Provided information Block Start

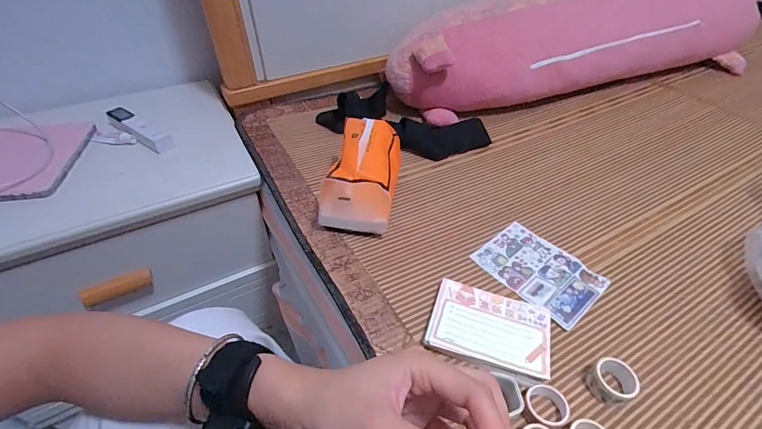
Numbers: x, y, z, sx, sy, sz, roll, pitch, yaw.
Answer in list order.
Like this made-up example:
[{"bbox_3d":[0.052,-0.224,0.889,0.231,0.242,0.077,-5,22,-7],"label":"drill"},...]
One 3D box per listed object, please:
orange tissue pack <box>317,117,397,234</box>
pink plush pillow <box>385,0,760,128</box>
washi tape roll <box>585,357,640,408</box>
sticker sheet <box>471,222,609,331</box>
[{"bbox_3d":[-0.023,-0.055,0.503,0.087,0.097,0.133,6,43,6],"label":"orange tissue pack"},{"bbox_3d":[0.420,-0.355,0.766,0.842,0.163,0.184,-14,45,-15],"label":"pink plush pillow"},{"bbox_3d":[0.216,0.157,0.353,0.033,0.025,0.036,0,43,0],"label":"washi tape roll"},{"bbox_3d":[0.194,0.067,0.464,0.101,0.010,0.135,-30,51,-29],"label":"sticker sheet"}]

Provided information Block End

About this exercise:
Would you give the data above again word for word, skipping any images?

Answer area:
Numbers: x, y, z, sx, sy, sz, roll, pitch, yaw.
Answer in list order.
Like this made-up example:
[{"bbox_3d":[0.052,-0.224,0.889,0.231,0.242,0.077,-5,22,-7],"label":"drill"},...]
One 3D box per listed object, please:
orange tissue pack <box>317,117,397,234</box>
pink plush pillow <box>385,0,760,128</box>
washi tape roll <box>585,357,640,408</box>
sticker sheet <box>471,222,609,331</box>
[{"bbox_3d":[-0.023,-0.055,0.503,0.087,0.097,0.133,6,43,6],"label":"orange tissue pack"},{"bbox_3d":[0.420,-0.355,0.766,0.842,0.163,0.184,-14,45,-15],"label":"pink plush pillow"},{"bbox_3d":[0.216,0.157,0.353,0.033,0.025,0.036,0,43,0],"label":"washi tape roll"},{"bbox_3d":[0.194,0.067,0.464,0.101,0.010,0.135,-30,51,-29],"label":"sticker sheet"}]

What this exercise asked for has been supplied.